#### RECORDS FOR THIS EXERCISE:
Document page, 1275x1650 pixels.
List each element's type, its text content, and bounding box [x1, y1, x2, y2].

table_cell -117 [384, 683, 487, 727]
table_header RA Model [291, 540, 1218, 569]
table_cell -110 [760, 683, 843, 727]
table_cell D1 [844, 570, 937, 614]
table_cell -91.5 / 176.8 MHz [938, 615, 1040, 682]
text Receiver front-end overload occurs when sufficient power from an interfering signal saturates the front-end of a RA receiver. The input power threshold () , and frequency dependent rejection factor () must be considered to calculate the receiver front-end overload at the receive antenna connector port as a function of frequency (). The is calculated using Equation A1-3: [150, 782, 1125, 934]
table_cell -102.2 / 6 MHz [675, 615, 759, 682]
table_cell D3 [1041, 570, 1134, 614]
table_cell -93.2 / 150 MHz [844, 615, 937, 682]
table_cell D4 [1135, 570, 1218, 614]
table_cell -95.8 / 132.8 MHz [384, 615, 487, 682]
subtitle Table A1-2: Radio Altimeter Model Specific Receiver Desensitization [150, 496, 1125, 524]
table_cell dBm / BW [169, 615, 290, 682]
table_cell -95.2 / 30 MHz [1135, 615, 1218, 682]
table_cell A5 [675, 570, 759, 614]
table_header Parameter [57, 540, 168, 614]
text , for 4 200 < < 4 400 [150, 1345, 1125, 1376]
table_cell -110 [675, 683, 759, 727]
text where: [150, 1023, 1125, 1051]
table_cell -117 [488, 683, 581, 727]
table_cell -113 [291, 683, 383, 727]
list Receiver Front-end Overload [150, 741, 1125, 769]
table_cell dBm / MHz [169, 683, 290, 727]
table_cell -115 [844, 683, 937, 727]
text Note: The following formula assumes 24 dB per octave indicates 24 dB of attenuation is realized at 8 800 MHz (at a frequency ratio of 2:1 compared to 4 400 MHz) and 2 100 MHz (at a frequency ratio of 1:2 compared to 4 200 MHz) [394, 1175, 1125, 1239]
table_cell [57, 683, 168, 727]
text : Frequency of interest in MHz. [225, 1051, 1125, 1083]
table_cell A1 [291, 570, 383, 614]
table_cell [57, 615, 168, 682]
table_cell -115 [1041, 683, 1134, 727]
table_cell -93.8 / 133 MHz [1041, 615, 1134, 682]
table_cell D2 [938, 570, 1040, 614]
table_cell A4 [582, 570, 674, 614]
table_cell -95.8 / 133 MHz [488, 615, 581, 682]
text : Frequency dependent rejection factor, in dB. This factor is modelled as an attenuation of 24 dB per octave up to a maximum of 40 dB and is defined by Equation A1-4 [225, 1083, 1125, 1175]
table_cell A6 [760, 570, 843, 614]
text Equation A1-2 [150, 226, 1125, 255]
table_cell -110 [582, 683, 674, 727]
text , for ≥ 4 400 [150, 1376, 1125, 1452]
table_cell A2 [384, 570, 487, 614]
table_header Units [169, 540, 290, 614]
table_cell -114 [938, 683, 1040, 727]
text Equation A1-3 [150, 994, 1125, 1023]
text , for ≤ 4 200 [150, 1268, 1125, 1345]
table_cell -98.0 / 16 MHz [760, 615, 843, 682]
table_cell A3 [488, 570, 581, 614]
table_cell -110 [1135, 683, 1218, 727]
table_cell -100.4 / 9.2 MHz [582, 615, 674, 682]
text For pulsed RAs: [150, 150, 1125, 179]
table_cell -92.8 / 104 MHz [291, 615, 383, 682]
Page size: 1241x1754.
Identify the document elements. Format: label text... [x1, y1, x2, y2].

#### TASK DESCRIPTION:
Write every line of the entries again, word for word.

#### ANSWER TO THIS EXERCISE:
Document page, 1275x1650 pixels.
List each element's type, its text content, and bounding box [x1, y1, x2, y2].

table_cell -117 [384, 683, 487, 727]
table_header RA Model [291, 540, 1218, 569]
table_cell -110 [760, 683, 843, 727]
table_cell D1 [844, 570, 937, 614]
table_cell -91.5 / 176.8 MHz [938, 615, 1040, 682]
text Receiver front-end overload occurs when sufficient power from an interfering signal saturates the front-end of a RA receiver. The input power threshold () , and frequency dependent rejection factor () must be considered to calculate the receiver front-end overload at the receive antenna connector port as a function of frequency (). The is calculated using Equation A1-3: [150, 782, 1125, 934]
table_cell -102.2 / 6 MHz [675, 615, 759, 682]
table_cell D3 [1041, 570, 1134, 614]
table_cell -93.2 / 150 MHz [844, 615, 937, 682]
table_cell D4 [1135, 570, 1218, 614]
table_cell -95.8 / 132.8 MHz [384, 615, 487, 682]
subtitle Table A1-2: Radio Altimeter Model Specific Receiver Desensitization [150, 496, 1125, 524]
table_cell dBm / BW [169, 615, 290, 682]
table_cell -95.2 / 30 MHz [1135, 615, 1218, 682]
table_cell A5 [675, 570, 759, 614]
table_header Parameter [57, 540, 168, 614]
text , for 4 200 < < 4 400 [150, 1345, 1125, 1376]
table_cell -110 [675, 683, 759, 727]
text where: [150, 1023, 1125, 1051]
table_cell -117 [488, 683, 581, 727]
table_cell -113 [291, 683, 383, 727]
list Receiver Front-end Overload [150, 741, 1125, 769]
table_cell dBm / MHz [169, 683, 290, 727]
table_cell -115 [844, 683, 937, 727]
text Note: The following formula assumes 24 dB per octave indicates 24 dB of attenuation is realized at 8 800 MHz (at a frequency ratio of 2:1 compared to 4 400 MHz) and 2 100 MHz (at a frequency ratio of 1:2 compared to 4 200 MHz) [394, 1175, 1125, 1239]
table_cell [57, 683, 168, 727]
text : Frequency of interest in MHz. [225, 1051, 1125, 1083]
table_cell A1 [291, 570, 383, 614]
table_cell [57, 615, 168, 682]
table_cell -115 [1041, 683, 1134, 727]
table_cell -93.8 / 133 MHz [1041, 615, 1134, 682]
table_cell D2 [938, 570, 1040, 614]
table_cell A4 [582, 570, 674, 614]
table_cell -95.8 / 133 MHz [488, 615, 581, 682]
text : Frequency dependent rejection factor, in dB. This factor is modelled as an attenuation of 24 dB per octave up to a maximum of 40 dB and is defined by Equation A1-4 [225, 1083, 1125, 1175]
table_cell A6 [760, 570, 843, 614]
text Equation A1-2 [150, 226, 1125, 255]
table_cell -110 [582, 683, 674, 727]
text , for ≥ 4 400 [150, 1376, 1125, 1452]
table_cell A2 [384, 570, 487, 614]
table_header Units [169, 540, 290, 614]
table_cell -114 [938, 683, 1040, 727]
text Equation A1-3 [150, 994, 1125, 1023]
text , for ≤ 4 200 [150, 1268, 1125, 1345]
table_cell -98.0 / 16 MHz [760, 615, 843, 682]
table_cell A3 [488, 570, 581, 614]
table_cell -110 [1135, 683, 1218, 727]
table_cell -100.4 / 9.2 MHz [582, 615, 674, 682]
text For pulsed RAs: [150, 150, 1125, 179]
table_cell -92.8 / 104 MHz [291, 615, 383, 682]
Page size: 1241x1754.
Identify the document elements. Format: label text... [x1, y1, x2, y2].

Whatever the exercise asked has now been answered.